Prosaposin, the precursor of saposins A, B, C, and D, was recently identified as a neurotrophic factor. Herein prosaposin was found to increase sulfatide concentrations in primary and transformed Schwann cells (iSC) and oligodendrocytes (differentiated CG4 cells). Of the four mature saposins, only saposin C was found to increase sulfatide concentrations in these cell types. A similar result was obtained by using peptides (prosaptides) encompassing the neurotrophic sequence located in the saposin C domain. Dose-response curves demonstrated maximal enhancement by saposin C and prosaptides at low nanomolar concentrations (5-10 nM). The increase in sulfatide concentration by a 14-mer prosaptide, TX14(A), in CG4 oligodendrocytes was about 3-fold greater than in primary Schwann cells.
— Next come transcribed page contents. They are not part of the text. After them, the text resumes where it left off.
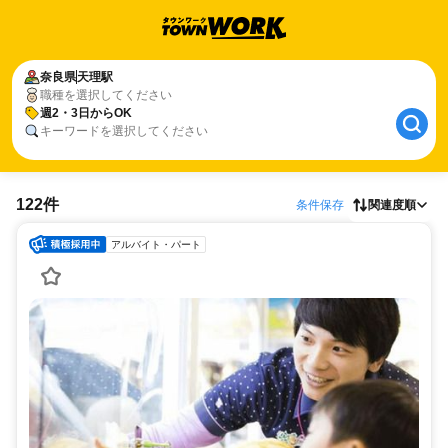
奈良県
天理駅
職種を選択してください
週2・3日からOK
キーワードを選択してください
122件
条件保存
関連度順
アルバイト・パート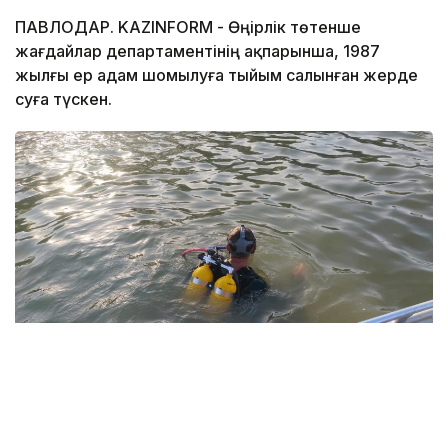
ПАВЛОДАР. KAZINFORM - Өңірлік төтенше
жағдайлар департаментінің ақпарынша, 1987
жылғы ер адам шомылуға тыйым салынған жерде
суға түскен.
Фото: Павлодар облысы ТЖД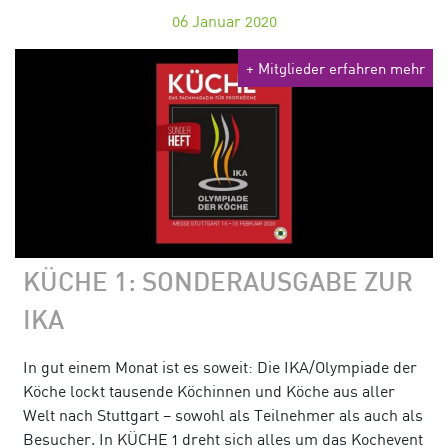
06
Januar 2020
+ Mitglieder erfahren mehr
KÜCHE 1: SONDERAUSGABE ZUR
IKA
In gut einem Monat ist es soweit: Die IKA/Olympiade der
Köche lockt tausende Köchinnen und Köche aus aller
Welt nach Stuttgart – sowohl als Teilnehmer als auch als
Besucher. In KÜCHE 1 dreht sich alles um das Kochevent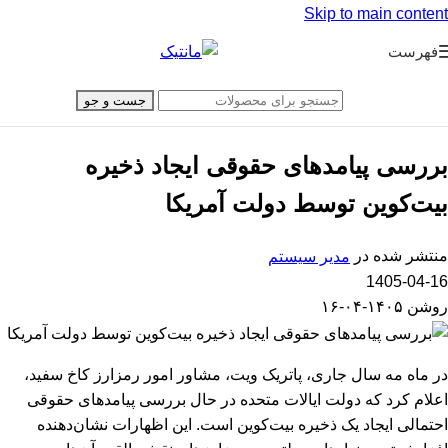
Skip to main content
فهرست
جست و جو
بررسی پیامدهای حقوقی ایجاد ذخیره
بیت‌کوین توسط دولت آمریکا
منتشر شده در
مدیر سیستم
1405-04-16
روشن ۱۴۰۵-۰۴-۱۶
در ماه مه سال جاری، پاتریک ویت، مشاور امور رمزارز کاخ سفید،
اعلام کرد که دولت ایالات متحده در حال بررسی پیامدهای حقوقی
احتمالی ایجاد یک ذخیره بیت‌کوین است. این اظهارات نشان‌دهنده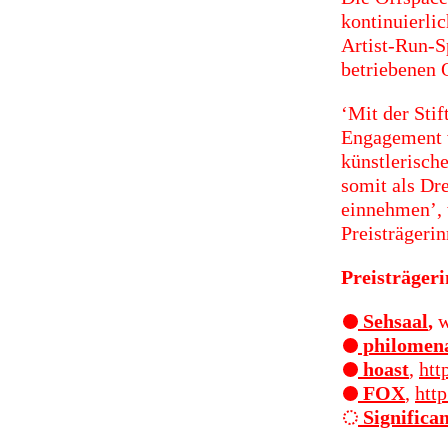
kontinuierli
Artist-Run-S
betriebenen 
‘Mit der Sti
Engagement v
künstlerisch
somit als Dr
einnehmen’, 
Preisträgerin
Preisträgeri
Sehsaal
,
w
philomen
hoast
,
htt
FOX
,
htt
Significa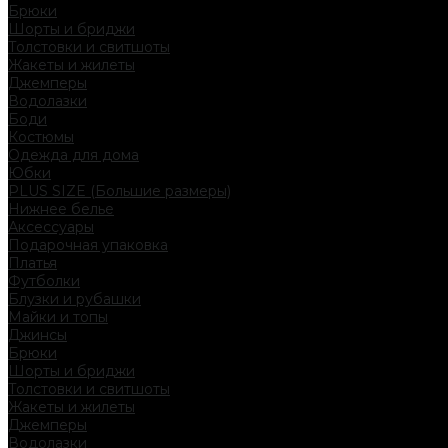
Брюки
Шорты и бриджи
Толстовки и свитшоты
Жакеты и жилеты
Джемперы
Водолазки
Боди
Костюмы
Одежда для дома
Юбки
PLUS SIZE (Большие размеры)
Нижнее белье
Аксессуары
Подарочная упаковка
Платья
Футболки
Блузки и рубашки
Майки и топы
Джинсы
Брюки
Шорты и бриджи
Толстовки и свитшоты
Жакеты и жилеты
Джемперы
Водолазки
A mutant prosaptide with a single amino acid replacement of Asn --> Asp was inactive. Prosaptides did not induce cell proliferation of primary Schwann cells, iSC cells, or CG4 oligodendrocytes but nanomolar concentrations of prosaptides prevented cell death of iSC cells and CG4 oligodendrocytes. Immunoblot analysis demonstrated that phosphorylation of both mitogen-activated protein kinase p-42 and p-44 isoforms were enhanced 3- to 5-fold after 5 min of treatment with prosaptides at concentrations of 1-5 nM. These findings suggest that prosaposin and prosaptides bind to a receptor that initiates signal transduction to promote myelin lipid synthesis and prolong cell survival in both Schwann cells and oligodendrocytes. Prosaposin may function as a myelinotrophic factor in vivo during development and repair of myelinated nerves explaining the deficiency of myelin observed in prosaposin-deficient mice and humans.